Unter heißen Bedingungen geht Kalium über den Schweiß, Bikarbonat über das Hecheln und Natrium über den Urin verloren, wodurch die Kühe einem höheren Risiko einer respiratorischen Alkalose ausgesetzt sind. Daher wird eine Ergänzung von Kalium und Natrium während des Hitzestresses empfohlen. Von den Vitaminen trägt Niacin zur Linderung von Hitzestress bei, indem es den Verdunstungswärmeverlust des Körpers erhöht und die Auswirkungen der Hitze auf Zellebene verringert; eine Niacinergänzung von 6 g/Kuh/Tag senkt die Hauttemperatur und erhöht die Milchleistung. Die Versorgung mit den Vitaminen A, C, E und Selen ist während der heißen Tage sehr zu empfehlen, da sie vor oxidativem Stress schützen. Darüber hinaus ist eine Ergänzung mit Pflanzenextrakten wie Bupleurum-Extrakt (0,5 g/kg Trockenmasse) für hitzegestresste Kühe in mehrfacher Hinsicht von Vorteil.

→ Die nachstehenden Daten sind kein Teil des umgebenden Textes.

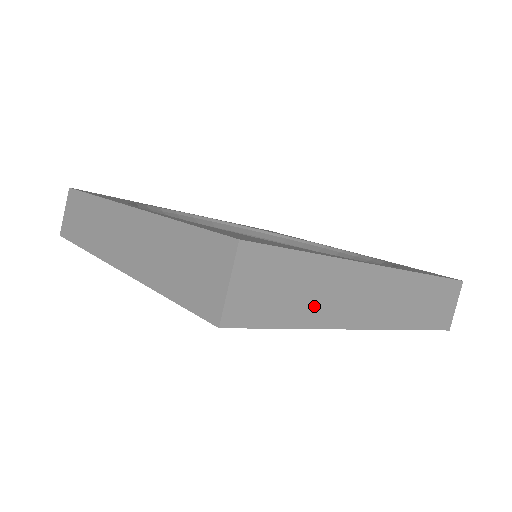
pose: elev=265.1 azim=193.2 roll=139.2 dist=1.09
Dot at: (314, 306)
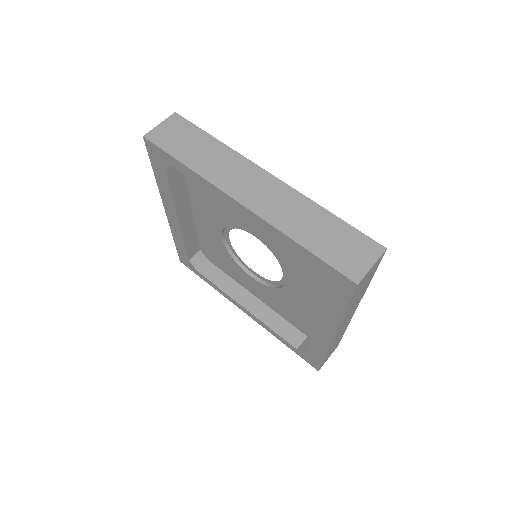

Häufigkeit und Zeitpunkt der Fütterung

Mehrere Studien zeigen, dass eine häufigere Fütterung bei Milchkühen die Wärmeproduktion verringert, da dies eine gleichmäßige Aufnahme von Nährstoffen fördert und die gesamte Wärmezunahme verteilt. Eine gut dokumentierte Strategie besteht darin, die Kühe nachts bis zum frühen Morgen (20 Uhr bis 6 Uhr) zu füttern; dadurch erreicht die Verdauungswärme früh ihren Höhepunkt, bevor der Tag heiß wird, und die Kuh kann einen Teil der Wärme vor den heißeren Tagesabschnitten abführen.

Abschließende zusammenfassende Bemerkungen

Die Erkennung der Anzeichen von Hitzestress bei Milchkühen ist der erste Schritt zu einer Strategie für den Hitzeschutz. Neben der Erkennung der Anzeichen von Hitzestress ist eine ordnungsgemäße Überwachung und Aufzeichnung der Bedingungen im Stall erforderlich. Sowohl Bewirtschaftungs- als auch Ernährungsstrategien sind entscheidende Maßnahmen, die einzeln oder in Kombination angewandt werden können, um die negativen Auswirkungen von Hitzestress zu verringern.